Dinimize, Ehl-i sünnete hizmet edenler, bir vücut gibi olmalıdır. Sadece bir parmak acısa, rahatımız kaçar. O parmağın iyileşmesi için bütün vücut seferber olur. Hizmete iştirak eden her kişi, vücudun bir uzvu, bir parçası gibi olur. Hiçbir parçanın diğerine üstünlüğü olmaz. Hepsi ayrı ayrı bir vücudu tamamlar.

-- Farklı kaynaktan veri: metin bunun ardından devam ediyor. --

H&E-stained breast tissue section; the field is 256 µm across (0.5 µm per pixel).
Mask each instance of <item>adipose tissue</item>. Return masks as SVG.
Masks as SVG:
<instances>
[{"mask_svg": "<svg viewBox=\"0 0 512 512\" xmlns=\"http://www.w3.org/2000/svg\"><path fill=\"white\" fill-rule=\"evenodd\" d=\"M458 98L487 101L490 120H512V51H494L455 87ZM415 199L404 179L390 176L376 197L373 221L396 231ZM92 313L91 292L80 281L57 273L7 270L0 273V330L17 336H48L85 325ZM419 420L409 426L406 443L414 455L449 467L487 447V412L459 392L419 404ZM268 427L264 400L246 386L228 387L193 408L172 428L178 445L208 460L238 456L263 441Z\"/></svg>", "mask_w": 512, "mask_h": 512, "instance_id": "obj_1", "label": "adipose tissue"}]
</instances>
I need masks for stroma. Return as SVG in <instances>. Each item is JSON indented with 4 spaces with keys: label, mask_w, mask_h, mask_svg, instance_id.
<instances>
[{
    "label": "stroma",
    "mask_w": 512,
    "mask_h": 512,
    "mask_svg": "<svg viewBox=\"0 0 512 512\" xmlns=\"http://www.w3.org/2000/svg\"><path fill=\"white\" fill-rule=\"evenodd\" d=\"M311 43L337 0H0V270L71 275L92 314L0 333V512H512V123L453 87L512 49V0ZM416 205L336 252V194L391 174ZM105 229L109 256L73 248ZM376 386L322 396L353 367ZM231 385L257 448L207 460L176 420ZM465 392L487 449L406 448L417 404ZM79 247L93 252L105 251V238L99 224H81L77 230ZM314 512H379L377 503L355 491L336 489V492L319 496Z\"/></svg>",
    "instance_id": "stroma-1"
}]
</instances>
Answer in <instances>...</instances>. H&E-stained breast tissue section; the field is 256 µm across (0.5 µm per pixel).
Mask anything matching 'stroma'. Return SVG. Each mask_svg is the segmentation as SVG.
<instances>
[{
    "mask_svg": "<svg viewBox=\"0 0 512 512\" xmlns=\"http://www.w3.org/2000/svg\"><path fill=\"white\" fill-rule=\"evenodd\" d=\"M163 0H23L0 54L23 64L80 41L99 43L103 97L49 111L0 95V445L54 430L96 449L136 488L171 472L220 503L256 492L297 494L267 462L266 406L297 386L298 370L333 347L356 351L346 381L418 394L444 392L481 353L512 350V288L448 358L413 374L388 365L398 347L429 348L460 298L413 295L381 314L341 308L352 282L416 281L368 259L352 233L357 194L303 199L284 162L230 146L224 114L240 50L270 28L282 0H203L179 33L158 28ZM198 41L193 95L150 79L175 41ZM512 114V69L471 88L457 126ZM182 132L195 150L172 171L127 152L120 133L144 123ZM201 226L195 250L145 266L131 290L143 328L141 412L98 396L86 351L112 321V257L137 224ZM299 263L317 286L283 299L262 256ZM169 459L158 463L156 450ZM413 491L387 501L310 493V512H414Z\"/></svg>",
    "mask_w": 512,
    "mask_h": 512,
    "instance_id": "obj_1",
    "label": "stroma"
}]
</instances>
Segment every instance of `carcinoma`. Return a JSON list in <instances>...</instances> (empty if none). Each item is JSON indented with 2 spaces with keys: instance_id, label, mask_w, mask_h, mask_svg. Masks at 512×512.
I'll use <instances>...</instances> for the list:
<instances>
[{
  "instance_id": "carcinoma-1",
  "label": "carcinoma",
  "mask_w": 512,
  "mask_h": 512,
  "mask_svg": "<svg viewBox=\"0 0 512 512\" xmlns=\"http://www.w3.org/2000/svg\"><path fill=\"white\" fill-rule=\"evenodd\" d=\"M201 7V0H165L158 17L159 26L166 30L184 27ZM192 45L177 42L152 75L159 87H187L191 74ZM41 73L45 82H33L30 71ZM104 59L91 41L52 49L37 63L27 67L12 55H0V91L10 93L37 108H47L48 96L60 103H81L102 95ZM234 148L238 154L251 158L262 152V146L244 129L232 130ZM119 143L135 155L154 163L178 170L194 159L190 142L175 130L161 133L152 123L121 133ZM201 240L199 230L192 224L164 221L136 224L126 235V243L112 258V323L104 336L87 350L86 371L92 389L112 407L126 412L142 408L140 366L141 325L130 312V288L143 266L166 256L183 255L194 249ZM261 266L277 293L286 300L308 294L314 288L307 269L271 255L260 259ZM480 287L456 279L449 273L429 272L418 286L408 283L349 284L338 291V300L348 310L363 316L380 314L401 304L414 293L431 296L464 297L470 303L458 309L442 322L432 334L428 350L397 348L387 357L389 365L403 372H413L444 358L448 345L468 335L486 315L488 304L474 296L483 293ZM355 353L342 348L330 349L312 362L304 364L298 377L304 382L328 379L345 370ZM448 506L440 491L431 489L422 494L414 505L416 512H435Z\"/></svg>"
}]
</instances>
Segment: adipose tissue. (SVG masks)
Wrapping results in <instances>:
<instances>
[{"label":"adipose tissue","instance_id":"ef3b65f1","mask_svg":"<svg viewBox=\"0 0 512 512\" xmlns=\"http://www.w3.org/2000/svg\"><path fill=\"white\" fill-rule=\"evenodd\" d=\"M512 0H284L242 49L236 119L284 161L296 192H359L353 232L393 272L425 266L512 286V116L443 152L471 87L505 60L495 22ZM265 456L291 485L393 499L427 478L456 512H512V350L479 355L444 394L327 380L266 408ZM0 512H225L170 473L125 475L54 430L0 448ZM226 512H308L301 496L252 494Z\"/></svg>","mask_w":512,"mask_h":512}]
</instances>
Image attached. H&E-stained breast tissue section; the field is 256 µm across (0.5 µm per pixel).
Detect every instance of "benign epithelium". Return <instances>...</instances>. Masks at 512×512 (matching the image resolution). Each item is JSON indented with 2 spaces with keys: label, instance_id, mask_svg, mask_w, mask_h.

Bir saat, ancak doğru çalışır, doğru kurulur ve zamanı doğru gösterirse işe yarar, faydalı olur. Saatin doğru çalışması içindeki çarkların kırık, paslı olmamasına, birbiriyle uyumlu çalışmasına bağlıdır. Hizmetlerde de, bir saatin çarkları, vidaları gibi, herkes birbirine karşı sorumluluğunu bilmeli, edepli, hürmetkâr ve uyumlu olmalıdır. Kalb kırmamak, gıybet etmemek ve başkasının işine karışmamak lazımdır. Böylece hizmetler, doğru çalışan bir saate benzemiş olur. Eğer akrep ve yelkovan, zamanı yanlış gösterirse, hizmetler çabucak aşınır ve silinir gider. Çünkü yanlış çalışan saat, markası ne olursa olsun, faydalı olmadığı için kullanılmaz, çöpe atılır. Onun için hizmetlerin itibarı korunmalıdır. Herkes, kendine düşen vazifeyi en iyi şekilde yapmalı. Allah korusun, hizmetlerin çöpe gitmesine sebep olmak felakettir.
Başarı arttıkça, hizmetler büyüdükçe idareciler büyümemeli, yani kibirlenmemeli, aksine tevazu sahibi olmalı. Geçimsizliğe sebep olmamalı, kimseyi üzmemeli. Bir bahçıvan bir gül yetiştirmek için binlerce dikene bakar, onlara da su verir. Gül kokar, diken batar. Gül olamayan, diken bari olmamalı. Birini üzen, diken gibi batmış demektir. Bir kişiden ne olur dememeli. Dini yıkan da, yapan da bir kişidir.
İnsanlar öğrenmeyi sever, fakat öğretilmeyi sevmez. Büyük bir zat sohbetlerinde fıkra da anlatır, latifeler yaparmış. Hattâ talebelerine de anlattırır, hep beraber gülerlermiş, sonra sohbete devam edermiş. Bir gün talebelerine, niye fıkra anlattığının sebebini şöyle anlatır:
(Şimdiki insanlar, nasihat istemiyorlar, bir şey bilmeyen kimse durumuna düşmeyi gururlarına yediremiyorlar. Bu da kibirden kaynaklanır. Onlara fark ettirmeden latife arasında bir şeyler vermeye çalışıyoruz.)